Heterogeneous High-Performance Computer Engines
What I find amazing, personally, is that it appears that performance on the order of 1012 floating-point operations per second—a teraflops or a teraops, depending on your culture—is really achievable by 1995 with known technology extrapolation. I can remember when we were first putting together the High Performance Computing Initiative back in the mid-1980s and asking ourselves what a good goal would be. We said that we would paste a really tough one up on the wall and go for a teraflops. Maybe we should have gone for a petaflops. The only way to achieve that goal is by parallel processing. Even today, at the high end, parallel processing is ubiquitous.
There isn't an American-made high-end machine that is not parallel. The emergence of commercially available massively parallel systems based on commodity parts is a key factor in the compute-engine market—another change since 1983. Notice that it is the same commodity parts, roughly, that are driving the workstation evolution as are driving these massively parallel systems.
We are still unsure of the tradeoffs—and there was a lively debate about this at this meeting—between fewer and faster processors versus more and slower processors. Clearly the faster processors are more effective on a per-processor basis. On a system basis, the incentive is less clear. The payoff function is probably application dependent, and we are still searching for it. Fortunately, we have enough commercially available architectures to try out so that this issue is out of the realm of academic discussion and into the realm of practical experiment.
Related to that is an uncertain mapping of the various architectures available to us into the applications domain. A part of this meeting was
the discussion of those application domains and what the suitable architectures for them might be. Over the next few years I'm sure we'll get a lot more data on this subject.
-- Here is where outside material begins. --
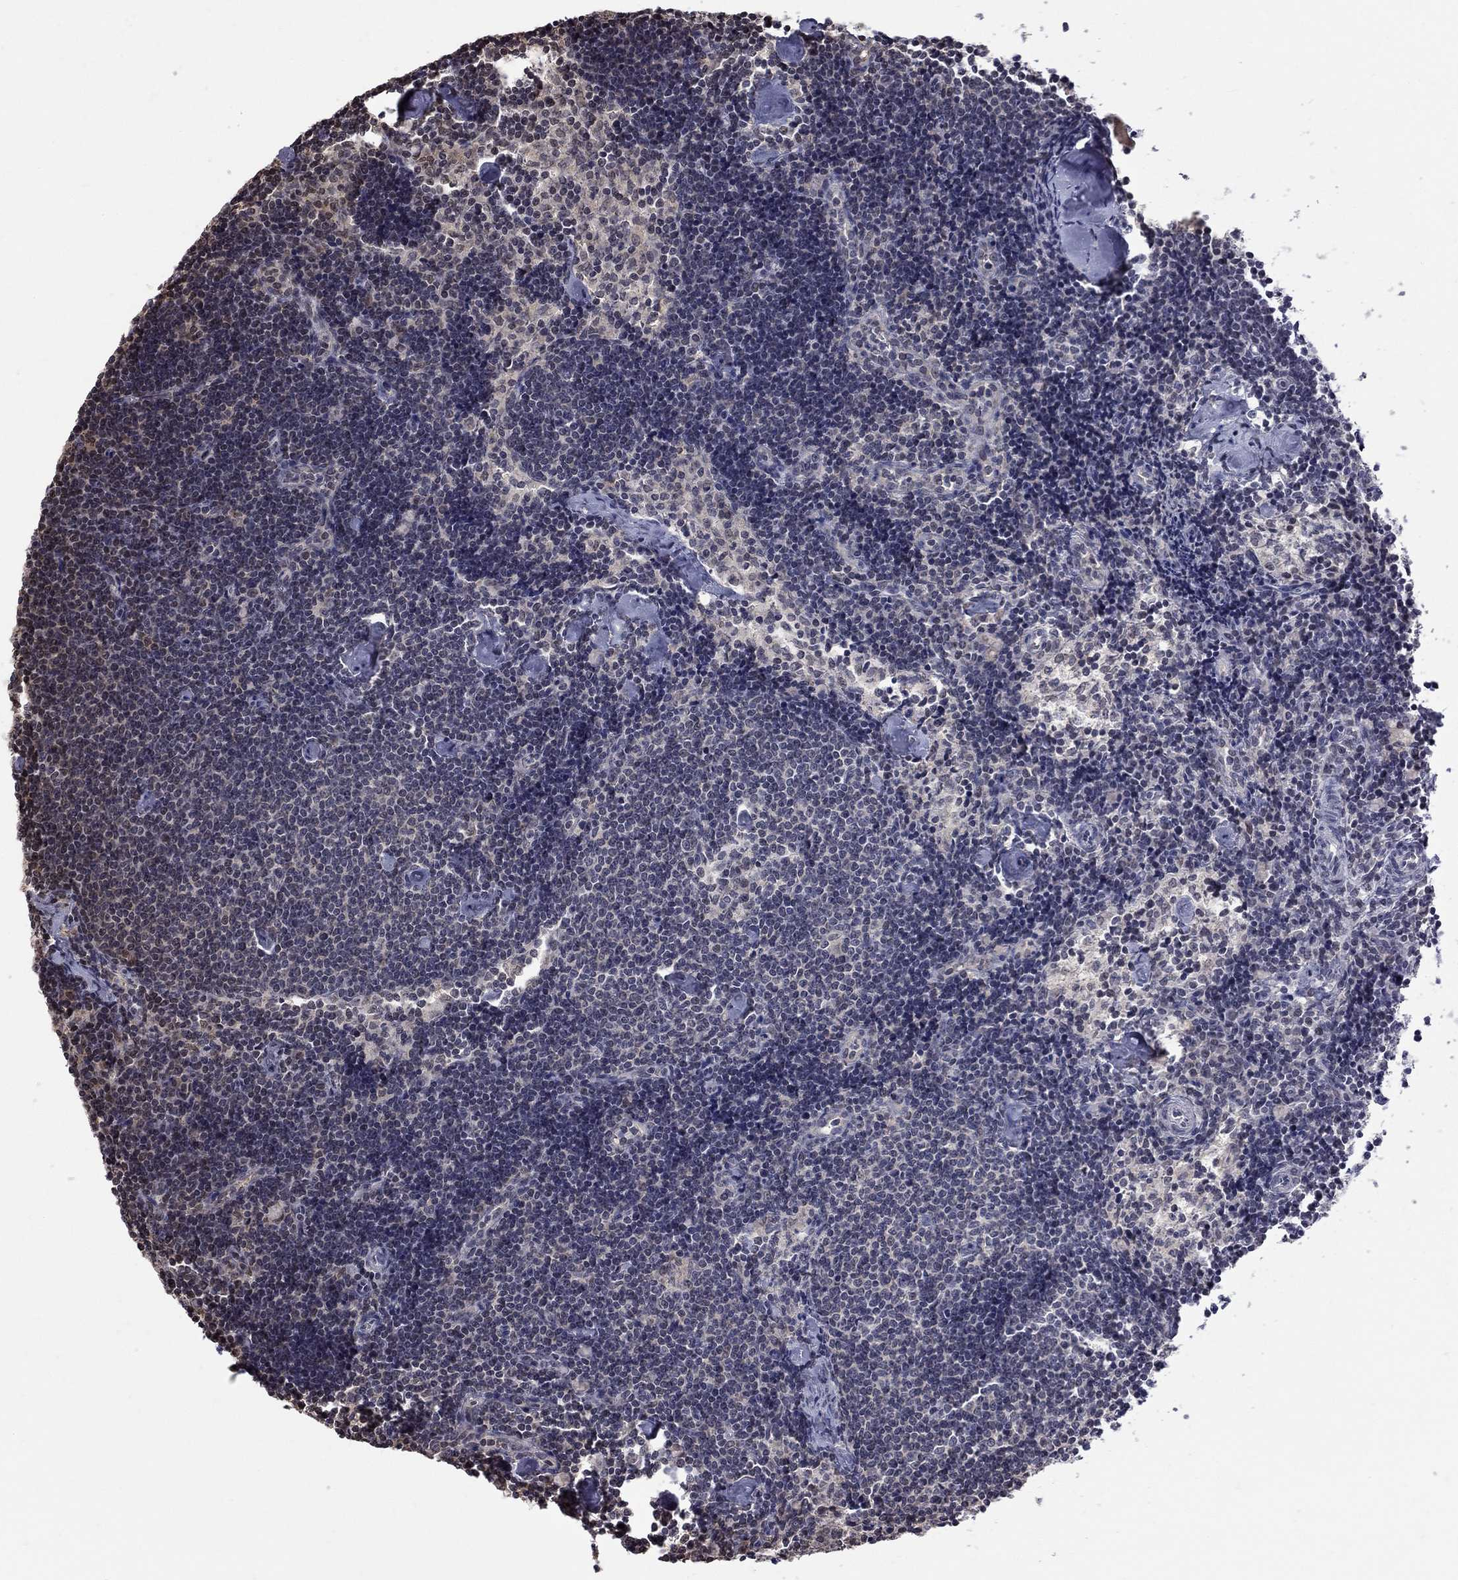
{"staining": {"intensity": "negative", "quantity": "none", "location": "none"}, "tissue": "lymph node", "cell_type": "Germinal center cells", "image_type": "normal", "snomed": [{"axis": "morphology", "description": "Normal tissue, NOS"}, {"axis": "topography", "description": "Lymph node"}], "caption": "An image of lymph node stained for a protein shows no brown staining in germinal center cells. (DAB (3,3'-diaminobenzidine) immunohistochemistry (IHC), high magnification).", "gene": "RFWD3", "patient": {"sex": "female", "age": 42}}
It was also brought out that it's important that one develops balanced systems. You have to have appropriate balancing of processor power, memory size, bandwidth, and I/O rates to have a workable system. By and large, it appears that there was consensus in this conference on what that balance should be. So at least we have some fairly good guidelines.
There was some discussion at this conference of new or emerging technologies—gallium arsenide, Josephson junction, and optical—which may allow further speedups. Unfortunately, as was pointed out, gallium arsenide is struggling, Josephson junction is Japanese, and optical is too new to call.